*** Begin section ***

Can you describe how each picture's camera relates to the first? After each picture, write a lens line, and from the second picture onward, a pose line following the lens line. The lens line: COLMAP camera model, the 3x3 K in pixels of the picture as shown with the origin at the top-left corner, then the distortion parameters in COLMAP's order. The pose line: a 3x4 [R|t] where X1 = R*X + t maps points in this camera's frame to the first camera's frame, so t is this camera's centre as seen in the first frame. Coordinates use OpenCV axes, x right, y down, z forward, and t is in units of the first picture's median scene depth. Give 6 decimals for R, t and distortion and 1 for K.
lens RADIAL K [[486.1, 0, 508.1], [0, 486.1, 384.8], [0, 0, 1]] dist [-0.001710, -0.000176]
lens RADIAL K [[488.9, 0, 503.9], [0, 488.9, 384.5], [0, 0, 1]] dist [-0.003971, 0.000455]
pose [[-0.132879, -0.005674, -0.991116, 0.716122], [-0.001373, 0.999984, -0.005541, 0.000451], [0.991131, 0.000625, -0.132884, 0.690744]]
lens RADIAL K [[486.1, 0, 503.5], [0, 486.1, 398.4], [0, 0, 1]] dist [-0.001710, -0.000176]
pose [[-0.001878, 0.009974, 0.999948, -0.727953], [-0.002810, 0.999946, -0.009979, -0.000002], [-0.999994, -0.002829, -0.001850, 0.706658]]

*** End section ***

Return each of the lines in the records above unchanged, keeping every character and the original order.

• Answer space:
Can you describe how each picture's camera relates to the first? After each picture, write a lens line, and from the second picture onward, a pose line following the lens line. The lens line: COLMAP camera model, the 3x3 K in pixels of the picture as shown with the origin at the top-left corner, then the distortion parameters in COLMAP's order. The pose line: a 3x4 [R|t] where X1 = R*X + t maps points in this camera's frame to the first camera's frame, so t is this camera's centre as seen in the first frame. Coordinates use OpenCV axes, x right, y down, z forward, and t is in units of the first picture's median scene depth. Give 6 decimals for R, t and distortion and 1 for K.
lens RADIAL K [[486.1, 0, 508.1], [0, 486.1, 384.8], [0, 0, 1]] dist [-0.001710, -0.000176]
lens RADIAL K [[488.9, 0, 503.9], [0, 488.9, 384.5], [0, 0, 1]] dist [-0.003971, 0.000455]
pose [[-0.132879, -0.005674, -0.991116, 0.716122], [-0.001373, 0.999984, -0.005541, 0.000451], [0.991131, 0.000625, -0.132884, 0.690744]]
lens RADIAL K [[486.1, 0, 503.5], [0, 486.1, 398.4], [0, 0, 1]] dist [-0.001710, -0.000176]
pose [[-0.001878, 0.009974, 0.999948, -0.727953], [-0.002810, 0.999946, -0.009979, -0.000002], [-0.999994, -0.002829, -0.001850, 0.706658]]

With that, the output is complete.